Aim of the exercise:
This exercise needs all of the entries set down again, exactly as they read.

Dataset entries:
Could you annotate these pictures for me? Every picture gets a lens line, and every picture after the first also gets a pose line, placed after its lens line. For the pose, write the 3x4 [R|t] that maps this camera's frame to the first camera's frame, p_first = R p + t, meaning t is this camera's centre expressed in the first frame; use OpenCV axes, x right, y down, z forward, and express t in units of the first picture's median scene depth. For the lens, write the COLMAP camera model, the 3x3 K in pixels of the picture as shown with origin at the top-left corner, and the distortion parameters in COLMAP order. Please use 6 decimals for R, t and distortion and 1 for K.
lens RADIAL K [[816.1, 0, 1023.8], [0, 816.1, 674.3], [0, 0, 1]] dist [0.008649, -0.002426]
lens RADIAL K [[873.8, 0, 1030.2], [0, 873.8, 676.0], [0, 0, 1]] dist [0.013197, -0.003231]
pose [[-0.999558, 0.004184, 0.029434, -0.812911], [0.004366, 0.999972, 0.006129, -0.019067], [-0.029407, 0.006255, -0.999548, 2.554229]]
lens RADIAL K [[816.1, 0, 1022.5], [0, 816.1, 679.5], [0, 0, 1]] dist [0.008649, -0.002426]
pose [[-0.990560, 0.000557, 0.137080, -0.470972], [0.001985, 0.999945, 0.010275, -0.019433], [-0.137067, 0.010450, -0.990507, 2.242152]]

Written solution:
Could you annotate these pictures for me? Every picture gets a lens line, and every picture after the first also gets a pose line, placed after its lens line. For the pose, write the 3x4 [R|t] that maps this camera's frame to the first camera's frame, p_first = R p + t, meaning t is this camera's centre expressed in the first frame; use OpenCV axes, x right, y down, z forward, and express t in units of the first picture's median scene depth. For the lens, write the COLMAP camera model, the 3x3 K in pixels of the picture as shown with origin at the top-left corner, and the distortion parameters in COLMAP order. Please use 6 decimals for R, t and distortion and 1 for K.
lens RADIAL K [[816.1, 0, 1023.8], [0, 816.1, 674.3], [0, 0, 1]] dist [0.008649, -0.002426]
lens RADIAL K [[873.8, 0, 1030.2], [0, 873.8, 676.0], [0, 0, 1]] dist [0.013197, -0.003231]
pose [[-0.999558, 0.004184, 0.029434, -0.812911], [0.004366, 0.999972, 0.006129, -0.019067], [-0.029407, 0.006255, -0.999548, 2.554229]]
lens RADIAL K [[816.1, 0, 1022.5], [0, 816.1, 679.5], [0, 0, 1]] dist [0.008649, -0.002426]
pose [[-0.990560, 0.000557, 0.137080, -0.470972], [0.001985, 0.999945, 0.010275, -0.019433], [-0.137067, 0.010450, -0.990507, 2.242152]]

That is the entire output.